Stored records:
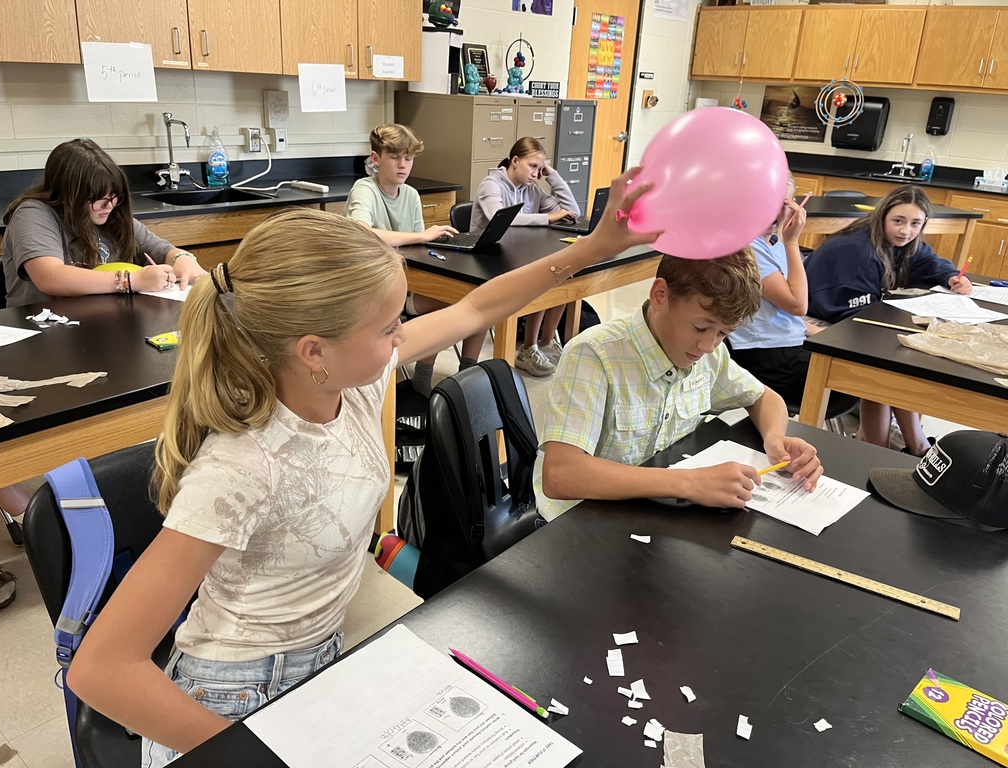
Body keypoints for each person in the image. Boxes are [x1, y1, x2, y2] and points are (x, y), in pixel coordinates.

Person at [66, 169, 659, 766]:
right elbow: (101, 669)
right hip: (231, 699)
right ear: (314, 351)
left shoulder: (355, 385)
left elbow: (478, 306)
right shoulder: (242, 467)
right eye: (387, 327)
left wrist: (594, 248)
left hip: (323, 656)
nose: (401, 336)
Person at [534, 248, 825, 521]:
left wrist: (774, 439)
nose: (709, 345)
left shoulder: (707, 356)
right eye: (701, 327)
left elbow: (764, 397)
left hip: (650, 514)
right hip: (580, 522)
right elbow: (562, 474)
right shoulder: (595, 354)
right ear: (660, 295)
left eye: (723, 333)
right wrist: (688, 483)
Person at [803, 185, 972, 456]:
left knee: (900, 357)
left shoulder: (901, 243)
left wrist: (951, 276)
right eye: (898, 221)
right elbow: (850, 314)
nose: (906, 231)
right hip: (819, 319)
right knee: (887, 362)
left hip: (852, 316)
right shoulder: (856, 250)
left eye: (915, 223)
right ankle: (882, 449)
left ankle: (910, 446)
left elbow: (928, 262)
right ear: (882, 216)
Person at [346, 123, 485, 396]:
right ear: (376, 159)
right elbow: (361, 233)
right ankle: (423, 380)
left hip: (413, 280)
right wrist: (420, 237)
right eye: (395, 157)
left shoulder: (409, 194)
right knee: (450, 306)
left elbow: (420, 243)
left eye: (408, 158)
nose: (403, 165)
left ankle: (468, 374)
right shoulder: (365, 189)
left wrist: (432, 241)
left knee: (478, 298)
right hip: (380, 290)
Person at [1, 138, 205, 308]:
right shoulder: (33, 213)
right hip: (44, 328)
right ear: (70, 196)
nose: (110, 206)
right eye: (99, 199)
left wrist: (182, 258)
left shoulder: (112, 213)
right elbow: (50, 277)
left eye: (115, 196)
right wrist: (131, 280)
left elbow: (158, 249)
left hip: (103, 322)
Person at [727, 178, 858, 414]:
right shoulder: (749, 246)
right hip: (766, 355)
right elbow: (797, 305)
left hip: (785, 343)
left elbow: (782, 315)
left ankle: (905, 443)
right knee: (865, 376)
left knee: (871, 362)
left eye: (781, 203)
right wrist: (793, 242)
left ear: (794, 206)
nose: (771, 211)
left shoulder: (773, 241)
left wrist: (827, 335)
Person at [470, 137, 581, 377]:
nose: (535, 173)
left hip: (519, 254)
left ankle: (545, 341)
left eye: (539, 168)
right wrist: (547, 218)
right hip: (487, 259)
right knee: (543, 276)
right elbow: (497, 217)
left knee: (563, 272)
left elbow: (573, 211)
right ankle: (528, 348)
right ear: (515, 160)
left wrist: (552, 175)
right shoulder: (492, 184)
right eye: (532, 166)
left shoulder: (532, 190)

### WHAT THE TASK REQUIRES
In this exercise, set down all of the data exactly, without the pictures.

### EXERCISE RESPONSE
Body keypoints for each person in the image. Boxes are [x1, y1, x2, y2] and points are (x, y), in pixel coordinates.

Person at [66, 169, 659, 766]:
right elbow: (101, 669)
right hip: (231, 699)
right ear: (314, 351)
left shoulder: (355, 385)
left elbow: (478, 306)
right shoulder: (242, 467)
right eye: (387, 327)
left wrist: (594, 248)
left hip: (323, 656)
nose: (401, 336)
Person at [534, 248, 825, 521]:
left wrist: (774, 439)
nose: (709, 345)
left shoulder: (707, 356)
right eye: (701, 327)
left elbow: (764, 397)
left hip: (650, 514)
right hip: (580, 522)
right elbow: (562, 474)
right shoulder: (595, 354)
right ear: (660, 295)
left eye: (723, 333)
right wrist: (688, 483)
Person at [803, 185, 972, 456]:
left knee: (900, 357)
left shoulder: (901, 243)
left wrist: (951, 276)
right eye: (898, 221)
right elbow: (850, 314)
nose: (906, 231)
right hip: (819, 319)
right knee: (887, 362)
left hip: (852, 316)
right shoulder: (856, 250)
left eye: (915, 223)
right ankle: (882, 449)
left ankle: (910, 446)
left elbow: (928, 262)
right ear: (882, 216)
Person at [346, 123, 485, 396]:
right ear: (376, 159)
right elbow: (361, 233)
right ankle: (423, 380)
left hip: (413, 280)
right wrist: (420, 237)
right eye: (395, 157)
left shoulder: (409, 194)
right knee: (450, 306)
left elbow: (420, 243)
left eye: (408, 158)
nose: (403, 165)
left ankle: (468, 374)
right shoulder: (365, 189)
left wrist: (432, 241)
left knee: (478, 298)
right hip: (380, 290)
Person at [1, 138, 205, 308]:
right shoulder: (33, 213)
right hip: (44, 328)
right ear: (70, 196)
nose: (110, 206)
right eye: (99, 199)
left wrist: (182, 258)
left shoulder: (112, 213)
right elbow: (50, 277)
left eye: (115, 196)
right wrist: (131, 280)
left elbow: (158, 249)
left hip: (103, 322)
Person at [727, 178, 858, 414]:
right shoulder: (749, 246)
right hip: (766, 355)
right elbow: (797, 305)
left hip: (785, 343)
left elbow: (782, 315)
left ankle: (905, 443)
right knee: (865, 376)
left knee: (871, 362)
left eye: (781, 203)
right wrist: (793, 242)
left ear: (794, 206)
nose: (771, 211)
left shoulder: (773, 241)
left wrist: (827, 335)
Person at [470, 137, 581, 377]:
nose: (535, 173)
left hip: (519, 254)
left ankle: (545, 341)
left eye: (539, 168)
right wrist: (547, 218)
right hip: (487, 259)
right knee: (543, 276)
right elbow: (497, 217)
left knee: (563, 272)
left elbow: (573, 211)
right ankle: (528, 348)
right ear: (515, 160)
left wrist: (552, 175)
right shoulder: (492, 184)
right eye: (532, 166)
left shoulder: (532, 190)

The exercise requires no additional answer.